こんな日はとびきりオシャレをしてジェラートと庭園を散歩したかったが、今のジェラートが求めるのは美しく着飾った妻よりも、温かく安静にしている妻なので仕方ない。
「今までは、寂しい思いをさせてしまっただろうか……」
急に、捨てられた子犬のようにシュンっとなってしまったジェラートは、この時期に聖女探しへ出かけていたことを気にしていたようだ。
「寂しくなかったと言えば嘘になりますが、ジェラート様には大切なお役目があったのですもの。仕方ありませんわ」
「役目もあったが、この日ばかりはシャルに家族と過ごしてほしいと思っていたんだ。俺がいると、夫婦の義務が邪魔をするから……」
今日この日は、生まれた事への感謝を神に祈りながら、大切な家族と過ごす日。ジェラートは大切なこの日を、愛する妻と過ごすよりも、妻が喜ぶであろう選択をしていたようだ。結局、シャルロットには伝わっておらず、実家に帰る選択はしなかったのだが。
(そういえば毎年フランが、実家に帰るよう勧めてくれたわね……)
毎年この時期にジェラートがいなかったことに、そのような理由があったとは。
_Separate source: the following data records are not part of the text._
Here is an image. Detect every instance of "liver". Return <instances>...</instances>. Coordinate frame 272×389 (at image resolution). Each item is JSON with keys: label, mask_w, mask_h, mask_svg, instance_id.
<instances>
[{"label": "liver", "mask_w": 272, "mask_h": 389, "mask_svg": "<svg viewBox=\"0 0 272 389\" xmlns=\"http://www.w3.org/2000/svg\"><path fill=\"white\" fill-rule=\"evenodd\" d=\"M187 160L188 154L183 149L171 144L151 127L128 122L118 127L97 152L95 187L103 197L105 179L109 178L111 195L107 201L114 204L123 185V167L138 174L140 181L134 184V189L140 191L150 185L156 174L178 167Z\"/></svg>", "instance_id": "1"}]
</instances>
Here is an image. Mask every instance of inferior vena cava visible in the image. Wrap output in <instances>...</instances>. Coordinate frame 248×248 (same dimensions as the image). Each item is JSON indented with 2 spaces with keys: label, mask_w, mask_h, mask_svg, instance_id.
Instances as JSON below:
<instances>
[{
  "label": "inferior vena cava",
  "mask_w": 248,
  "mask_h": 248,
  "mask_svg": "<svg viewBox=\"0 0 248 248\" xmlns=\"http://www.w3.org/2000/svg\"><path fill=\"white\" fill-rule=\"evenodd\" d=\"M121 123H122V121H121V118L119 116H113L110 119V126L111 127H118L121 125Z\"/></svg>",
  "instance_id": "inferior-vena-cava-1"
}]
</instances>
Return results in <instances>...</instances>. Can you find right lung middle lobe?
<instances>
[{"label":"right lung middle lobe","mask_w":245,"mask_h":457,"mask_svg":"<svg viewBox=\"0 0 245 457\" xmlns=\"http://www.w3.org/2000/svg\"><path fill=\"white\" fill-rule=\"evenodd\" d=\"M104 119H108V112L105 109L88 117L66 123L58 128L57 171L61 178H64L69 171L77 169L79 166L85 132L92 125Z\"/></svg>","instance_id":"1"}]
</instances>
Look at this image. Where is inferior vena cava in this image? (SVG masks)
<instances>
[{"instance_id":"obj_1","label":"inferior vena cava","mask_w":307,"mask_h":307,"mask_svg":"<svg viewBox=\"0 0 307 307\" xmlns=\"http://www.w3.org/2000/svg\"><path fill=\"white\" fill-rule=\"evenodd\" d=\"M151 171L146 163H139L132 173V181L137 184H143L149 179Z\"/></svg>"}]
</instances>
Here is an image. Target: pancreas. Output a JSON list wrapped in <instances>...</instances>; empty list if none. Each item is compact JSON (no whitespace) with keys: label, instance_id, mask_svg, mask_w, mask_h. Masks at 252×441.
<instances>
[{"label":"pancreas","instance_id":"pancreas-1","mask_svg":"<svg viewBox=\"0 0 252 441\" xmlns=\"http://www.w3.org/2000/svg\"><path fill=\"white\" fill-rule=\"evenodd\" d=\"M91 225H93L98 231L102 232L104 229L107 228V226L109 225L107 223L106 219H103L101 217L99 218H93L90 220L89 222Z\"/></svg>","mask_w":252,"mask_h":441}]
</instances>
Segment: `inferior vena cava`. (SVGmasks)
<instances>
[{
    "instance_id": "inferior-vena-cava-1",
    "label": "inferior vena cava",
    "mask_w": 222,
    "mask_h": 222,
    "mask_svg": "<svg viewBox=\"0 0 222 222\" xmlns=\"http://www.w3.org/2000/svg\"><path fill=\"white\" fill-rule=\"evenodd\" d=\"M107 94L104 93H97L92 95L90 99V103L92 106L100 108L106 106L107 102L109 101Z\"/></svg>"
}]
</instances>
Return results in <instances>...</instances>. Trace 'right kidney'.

シャルロットは驚きつつも、またも夫の不器用な一面を知って嬉しくなる。ジェラートの不器用さは、シャルロットへの愛情の裏返しだ。真実を知るたびに、シャルロットの寂しかった日々が、幸せに塗り替えられる。
シャルロットは手袋を外してから、両手で夫の頬をぺたりと挟んだ。ほかほか状態であるシャルロットの手とは正反対に、ジェラートの頬はひんやりと冷たい。
「ジェラート様のお気持ちは嬉しいですが、私にとって一番大切な家族はジェラート様ですわ。これからは毎年、大好きなジェラート様と一緒に過ごしたいです」
ジェラートの頬は、シャルロットの手の体温によってか、はたまた違う理由によってかわからないが、瞬く間に熱を帯びていく。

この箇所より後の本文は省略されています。